Einträge aus einer Datenquelle:
::::
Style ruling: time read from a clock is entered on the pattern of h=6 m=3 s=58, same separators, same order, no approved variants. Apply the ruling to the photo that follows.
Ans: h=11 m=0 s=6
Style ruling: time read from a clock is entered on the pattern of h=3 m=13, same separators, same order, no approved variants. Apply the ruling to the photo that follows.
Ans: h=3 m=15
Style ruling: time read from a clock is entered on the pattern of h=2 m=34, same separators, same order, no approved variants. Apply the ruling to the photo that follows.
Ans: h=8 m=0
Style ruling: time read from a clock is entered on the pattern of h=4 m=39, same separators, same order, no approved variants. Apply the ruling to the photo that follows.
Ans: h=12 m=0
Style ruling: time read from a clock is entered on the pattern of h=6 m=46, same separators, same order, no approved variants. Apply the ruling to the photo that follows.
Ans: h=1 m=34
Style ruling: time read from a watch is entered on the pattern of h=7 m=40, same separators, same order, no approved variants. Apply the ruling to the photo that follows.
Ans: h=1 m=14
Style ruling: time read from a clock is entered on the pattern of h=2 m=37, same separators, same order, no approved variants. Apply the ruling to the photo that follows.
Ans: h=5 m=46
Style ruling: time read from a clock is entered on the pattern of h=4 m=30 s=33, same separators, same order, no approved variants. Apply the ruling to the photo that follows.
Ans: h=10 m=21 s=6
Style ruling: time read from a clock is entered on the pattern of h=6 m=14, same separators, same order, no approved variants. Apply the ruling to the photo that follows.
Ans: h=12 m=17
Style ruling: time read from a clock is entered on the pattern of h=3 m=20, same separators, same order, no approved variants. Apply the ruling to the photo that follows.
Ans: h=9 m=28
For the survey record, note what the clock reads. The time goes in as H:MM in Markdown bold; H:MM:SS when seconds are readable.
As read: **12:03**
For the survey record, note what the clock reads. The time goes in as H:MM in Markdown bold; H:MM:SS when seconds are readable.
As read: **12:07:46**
::::
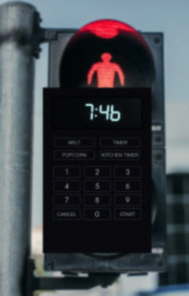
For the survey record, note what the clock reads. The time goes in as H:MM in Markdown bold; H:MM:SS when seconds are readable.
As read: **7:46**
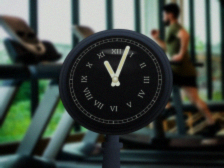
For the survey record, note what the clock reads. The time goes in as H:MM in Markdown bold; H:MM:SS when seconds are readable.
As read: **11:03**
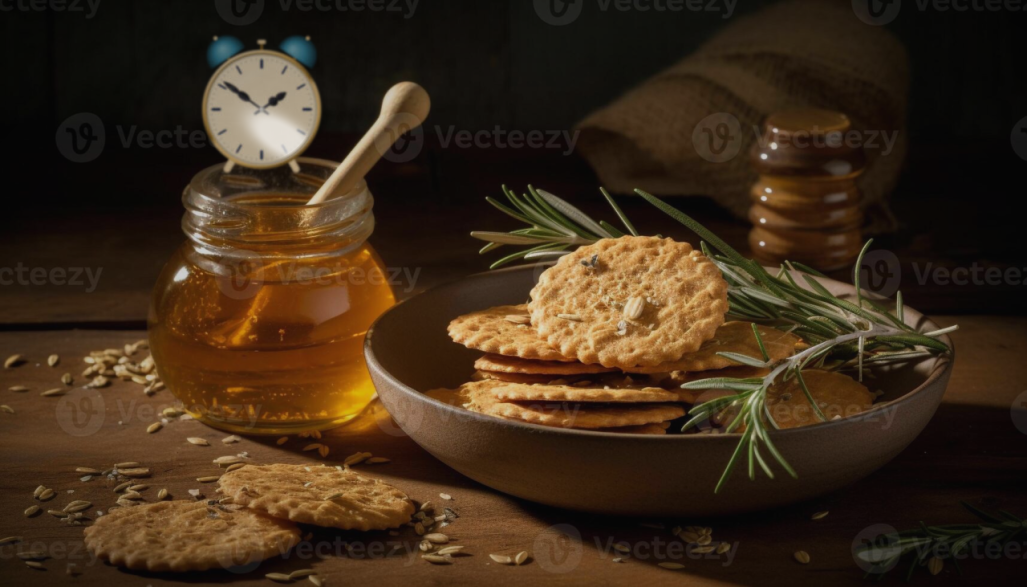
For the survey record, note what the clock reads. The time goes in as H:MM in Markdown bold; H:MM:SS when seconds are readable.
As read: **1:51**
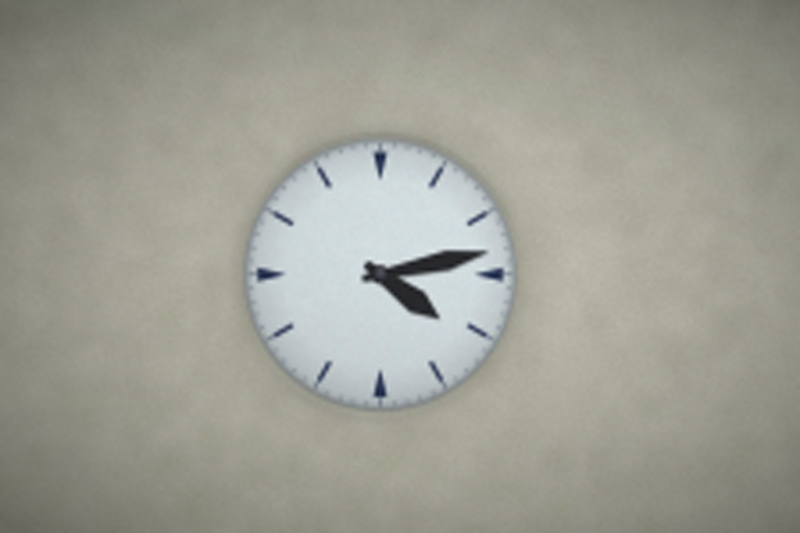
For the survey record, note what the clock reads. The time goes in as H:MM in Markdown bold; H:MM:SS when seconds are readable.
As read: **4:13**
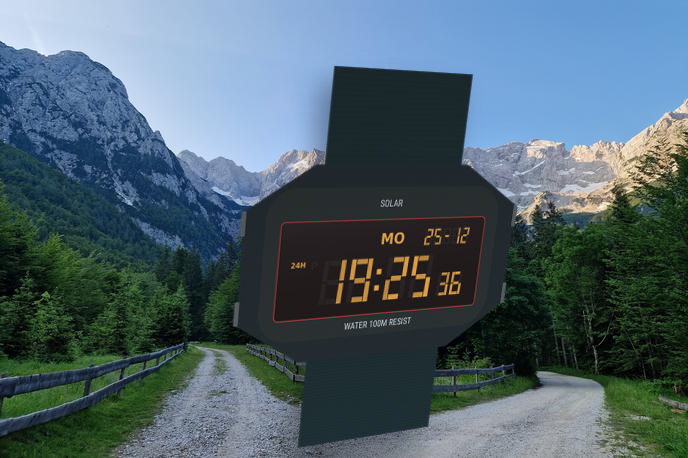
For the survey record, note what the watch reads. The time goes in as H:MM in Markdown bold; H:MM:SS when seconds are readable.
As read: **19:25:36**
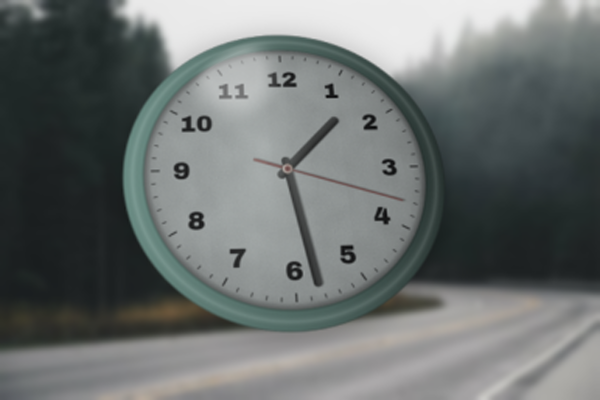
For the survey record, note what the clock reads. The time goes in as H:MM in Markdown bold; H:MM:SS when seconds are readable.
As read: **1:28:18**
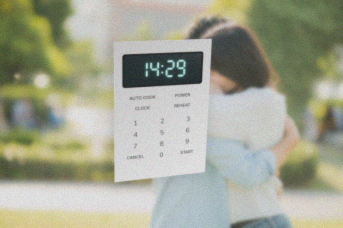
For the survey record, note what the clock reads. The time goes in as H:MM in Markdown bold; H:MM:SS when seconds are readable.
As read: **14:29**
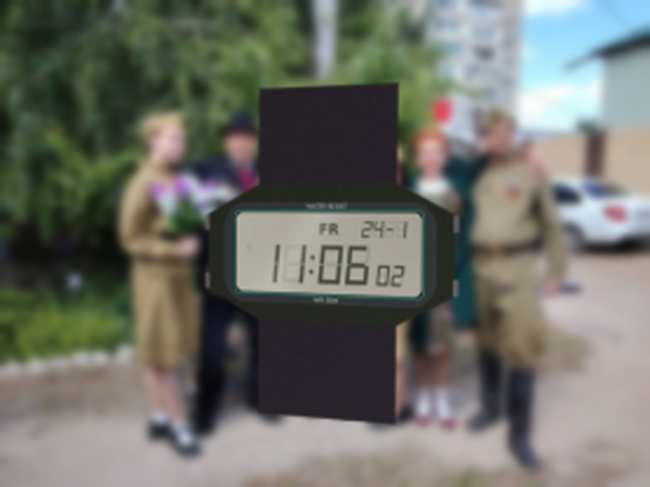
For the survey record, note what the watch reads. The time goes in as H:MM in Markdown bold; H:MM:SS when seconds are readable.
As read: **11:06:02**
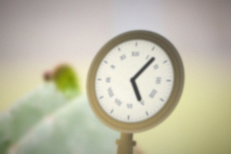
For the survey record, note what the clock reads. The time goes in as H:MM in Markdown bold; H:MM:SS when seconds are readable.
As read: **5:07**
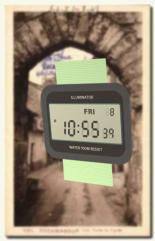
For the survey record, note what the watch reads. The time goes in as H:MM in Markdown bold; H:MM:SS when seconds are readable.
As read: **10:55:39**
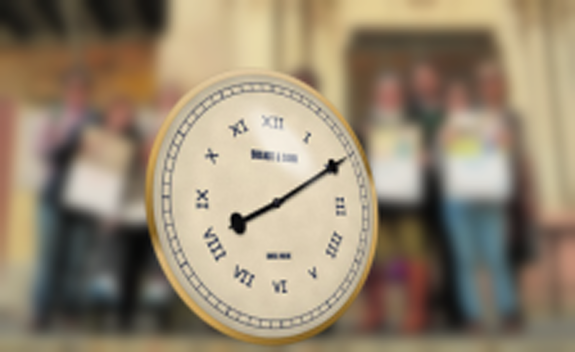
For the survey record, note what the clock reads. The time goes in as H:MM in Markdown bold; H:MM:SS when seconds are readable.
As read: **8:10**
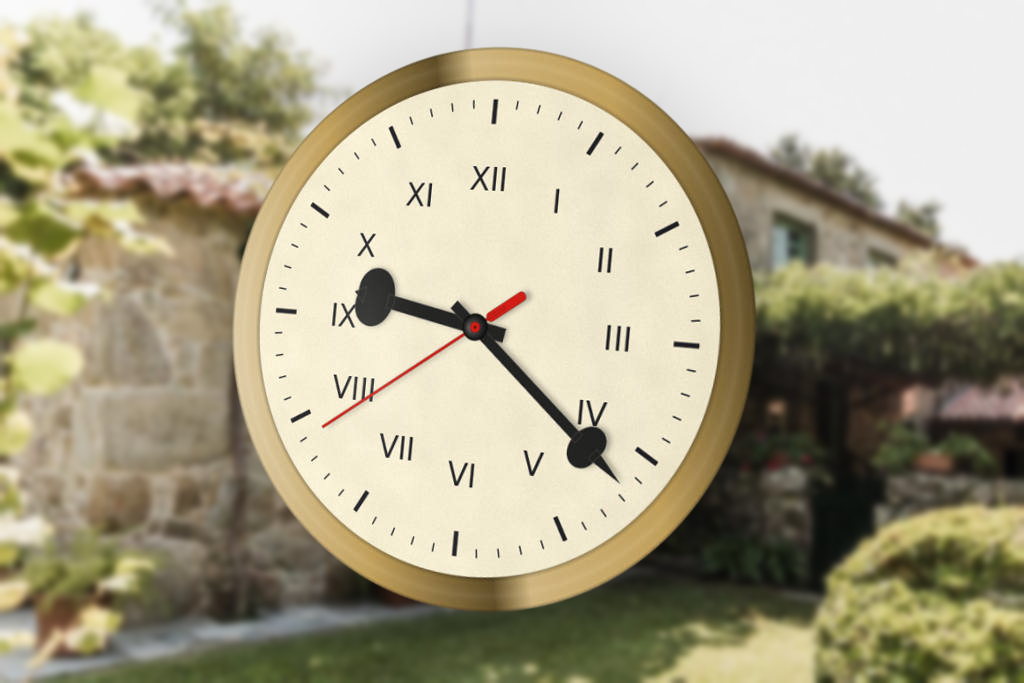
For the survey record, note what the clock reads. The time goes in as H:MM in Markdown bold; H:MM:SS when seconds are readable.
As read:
::::
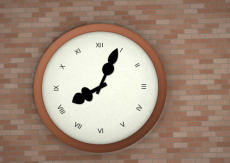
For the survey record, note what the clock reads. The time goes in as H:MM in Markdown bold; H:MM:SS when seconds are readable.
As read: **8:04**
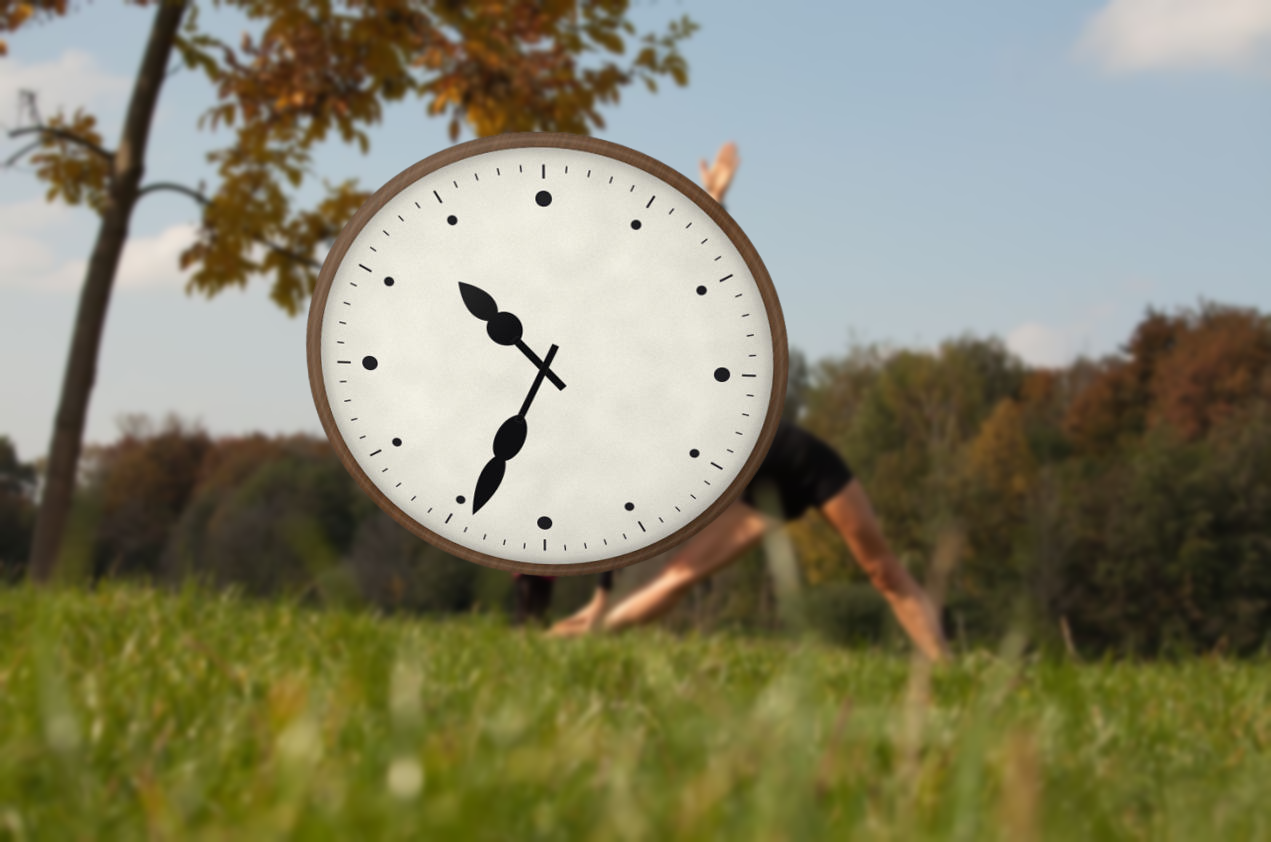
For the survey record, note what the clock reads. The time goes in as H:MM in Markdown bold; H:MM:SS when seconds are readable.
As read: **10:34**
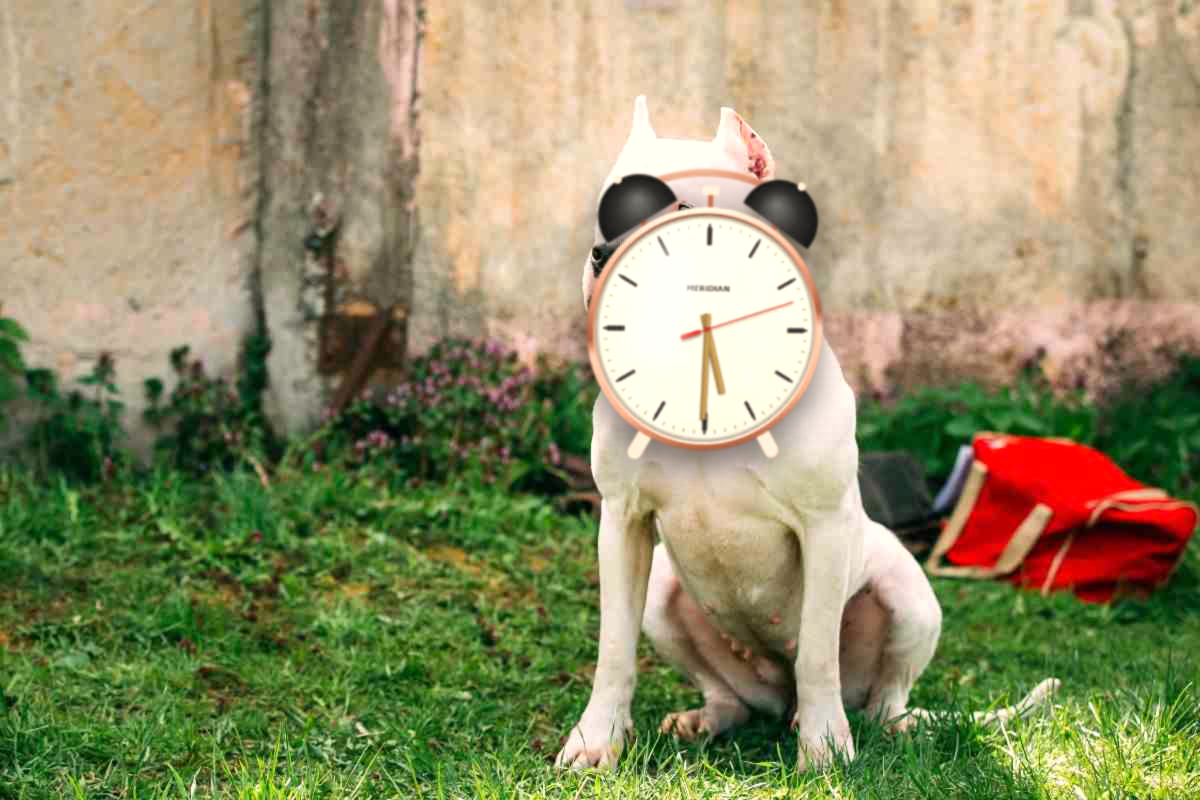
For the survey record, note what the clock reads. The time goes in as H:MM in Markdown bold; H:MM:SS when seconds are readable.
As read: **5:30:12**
::::
- _Aufgabenstellung_
Gib nur das Material von der Zeile mit „h=2 m=34, same“ bis hinunter zur Zeile mit „Ans: h=1 m=14“ erneut wieder. Tausche darin „Style ruling“ gegen „Format rule“ und lass alles andere unverändert.

- _Lösung_
Format rule: time read from a clock is entered on the pattern of h=2 m=34, same separators, same order, no approved variants. Apply the ruling to the photo that follows.
Ans: h=8 m=0
Format rule: time read from a clock is entered on the pattern of h=4 m=39, same separators, same order, no approved variants. Apply the ruling to the photo that follows.
Ans: h=12 m=0
Format rule: time read from a clock is entered on the pattern of h=6 m=46, same separators, same order, no approved variants. Apply the ruling to the photo that follows.
Ans: h=1 m=34
Format rule: time read from a watch is entered on the pattern of h=7 m=40, same separators, same order, no approved variants. Apply the ruling to the photo that follows.
Ans: h=1 m=14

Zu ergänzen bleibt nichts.